"That's her, ma'am—the Conqueror. It's queer what bad luck goes with those proud names, ma'am. Peter Crudden was master of her."

"Peter Crudden! I played with Peter Crudden when we were children together. And he's lost?"

"When they print the names o' the crew in the Gloucester papers, it's a hundred to one they're gone, ma'am. A married sister o' Peter's is a neighbor o' my married daughter's up in Boston, and they're cryin' their heart out a'ready, she writes me—Peter's sister an' her children."

Mrs. Pentle closed the book.

"We live such sheltered lives here ashore, most of us, don't we, John? And we complain at the smallest little discomfort—many of us, I mean. And those brave men sail out to the dangerous waters in their little boats, where the best of it is hardship and death comes so often. It must be born in me—I just can't help feeling different toward those fishermen from what I do toward the men I meet in my business in the city."

She left; and, watching her swing down the ladder, John Ferguson was thinking that for a woman of her build—full-bosomed and no slimling—she was cert'nly light on her feet, and wondering why a young and good-looking widow as she was—dang good-looking—why more o' those wealthy young men she must know hadn't hooked her afore that. "Must be," mused John, "none of 'em's used the right bait."

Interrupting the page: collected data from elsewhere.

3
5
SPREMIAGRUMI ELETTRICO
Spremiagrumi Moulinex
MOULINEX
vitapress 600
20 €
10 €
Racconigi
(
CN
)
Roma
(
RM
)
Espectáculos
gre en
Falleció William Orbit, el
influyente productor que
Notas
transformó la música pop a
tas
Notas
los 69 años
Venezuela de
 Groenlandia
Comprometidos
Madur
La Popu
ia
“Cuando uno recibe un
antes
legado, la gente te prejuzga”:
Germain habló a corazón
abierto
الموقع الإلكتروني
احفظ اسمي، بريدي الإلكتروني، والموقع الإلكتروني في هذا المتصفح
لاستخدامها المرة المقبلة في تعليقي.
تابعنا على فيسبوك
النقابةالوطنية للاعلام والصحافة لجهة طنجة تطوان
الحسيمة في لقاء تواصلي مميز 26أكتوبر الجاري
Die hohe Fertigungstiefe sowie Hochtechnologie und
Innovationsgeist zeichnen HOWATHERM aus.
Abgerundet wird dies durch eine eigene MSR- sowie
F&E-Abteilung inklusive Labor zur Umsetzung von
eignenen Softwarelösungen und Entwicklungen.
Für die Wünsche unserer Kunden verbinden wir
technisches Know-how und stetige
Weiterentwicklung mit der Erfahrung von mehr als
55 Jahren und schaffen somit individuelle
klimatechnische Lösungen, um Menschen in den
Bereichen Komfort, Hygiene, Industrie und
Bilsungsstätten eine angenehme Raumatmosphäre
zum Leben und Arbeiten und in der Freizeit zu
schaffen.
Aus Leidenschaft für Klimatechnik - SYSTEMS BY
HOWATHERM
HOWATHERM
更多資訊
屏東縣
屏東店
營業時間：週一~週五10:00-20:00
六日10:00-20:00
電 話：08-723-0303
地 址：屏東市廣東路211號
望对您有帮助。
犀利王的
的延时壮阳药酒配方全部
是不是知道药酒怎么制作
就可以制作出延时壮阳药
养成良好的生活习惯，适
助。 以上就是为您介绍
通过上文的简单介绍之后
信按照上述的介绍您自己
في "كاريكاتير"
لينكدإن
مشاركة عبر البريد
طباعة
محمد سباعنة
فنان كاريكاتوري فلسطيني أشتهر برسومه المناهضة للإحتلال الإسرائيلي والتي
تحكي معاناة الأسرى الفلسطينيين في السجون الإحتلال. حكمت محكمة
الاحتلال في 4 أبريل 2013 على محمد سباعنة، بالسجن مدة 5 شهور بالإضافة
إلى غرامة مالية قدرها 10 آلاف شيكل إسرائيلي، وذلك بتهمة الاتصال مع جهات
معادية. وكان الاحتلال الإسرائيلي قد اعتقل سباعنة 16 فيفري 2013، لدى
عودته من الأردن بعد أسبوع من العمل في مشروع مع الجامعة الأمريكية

John turned, just naturally to have another look out to sea, and—"Well, you old gadabout!" muttered John and hurried to point his glasses at what he saw wabbling in.

"Dang me if she c'n be!" cried John. "Dang me, but she is!"

It was the Conqueror—her foremast gone half-way to the deck, her mainmast gone clean to the deck, and her bowsprit broken off at the knight-heads. And she was a foot thick, or more, in ice; and in her jury-rigging was her flag—at half-mast.

"That's one, ye ravenous sea, dang ye, ye didn't get!" muttered John. "And she'll have a tale to tell!" And wondering how many of 'em were gone, and who they were, he entered the month and day of her return.